RIO DE JANEIRO – “Una pagliacciata”: che sia di Bolsonaro non rende il giudizio meno vero. Si riferiva alla Commissione d’inchiesta parlamentare sul Covid che ha terminato i suoi lavori qualche giorno fa, accusandolo a maggioranza di dieci reati, tra cui “crimini contro l’umanità, attraverso sterminio, persecuzione e altri atti disumani”.
Hanno anche considerato seriamente di accusarlo di genocidio: Manaus come Srebenica, insomma, e Bolsonaro come Mladic. Alla fine hanno deciso per il no, per un calcolo politico. Omar Aziz, il presidente della Commissione, temeva – parole sue – che la sua probabile archiviazione avrebbe gettato un’ombra su tutti gli altri risultati.
La commissione si è insediata in aprile, per investigare omissioni e irregolarità del governo federale nella risposta alla pandemia. La preoccupazione non era infondata: il diluvio di fondi liberati dallo stato d’emergenza e le regole più flessibili erano una tentazione enorme. Infatti per quella data erano già stati messi sotto inchiesta i governatori di nove Stati brasiliani (in tutto sono ventisei), uno era stato messo sotto impeachment all’unanimità, ed erano state avviate quasi cento indagini per appropriazione indebita di fondi pubblici destinati alla lotta contro il Covid.
Ma la Commissione ha evitato accuratamente di indagare a livello statale – forse il relatore Renan Calheiros non voleva incontrare il figlio, che è governatore di Alagoas – per concentrarsi esclusivamente sul governo federale, cioè su Bolsonaro. Peccato che le competenze del governo federale fossero principalmente quelle di trovare i soldi e distribuirli agli Stati, senza molti poteri di spesa diretta.
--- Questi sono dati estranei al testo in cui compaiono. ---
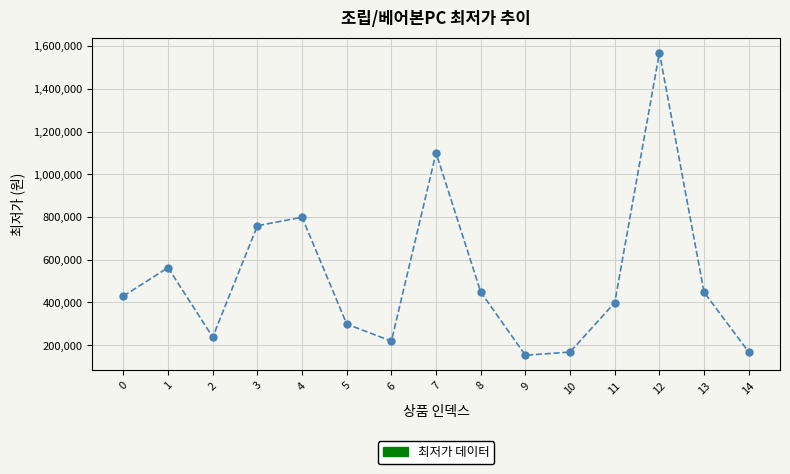

The chart shows a value of 66553 at 14. True or false?

False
Di fatto, dopo sei mesi di lavori, la Commissione non ha provato il pagamento di nessuna bustarella nel governo. Il peggio che hanno trovato è stato che Bolsonaro non avrebbe dato seguito a una segnalazione di irregolarità nell’acquisto di vaccini di un collaboratore del ministero della Salute. Perché quest’ultimo non sia stato indagato per omessa denuncia non risulta però chiarissimo.
Hanno quindi spostato il fuoco sul supporto di Bolsonaro alla clorochina. Personalmente non ho mai capito perché il presidente si sia messo a giocare al dottore. Non è il suo mestiere, evidentemente, ma non lo è neanche dei senatori della “Cpi del Covid”. Che la politica si impadronisca dei protocolli di cura, ingessandoli, lascia perplessi anche molti medici che odiano Bolsonaro con tutto il cuore.
Come era chiaro da subito, la “Cpi del Covid” non aveva la giustizia tra i suoi obiettivi. Doveva essere la gogna per Bolsonaro e tutte le sue malefatte.
Sia ben chiaro che la gogna se la merita, non fosse per la confusione causata dall’aver cambiato quattro ministri della Salute nei momenti peggiori della pandemia (per maggiori dettagli si vedano i miei articoli precedenti) e per gli atteggiamenti negazionisti. Ma sono posizioni politiche che devono essere giudicate politicamente, e i brasiliani lo stanno facendo: il 58% disapprova il governo e Bolsonaro è pesantemente dietro a Lula nelle previsioni di voto per le elezioni presidenziali del prossimo anno.
P.S. L’epidemia, o almeno questa ondata, è passata. I reparti di rianimazione sono praticamente vuoti (anche perché i posti letto sono raddoppiati nel giro di un anno). Le morti calano costantemente da aprile e ora sono 350 al giorno. Gli Stati Uniti hanno invece ripreso a crescere da luglio e ora sono a 1.400: mandiamo Biden a Norimberga?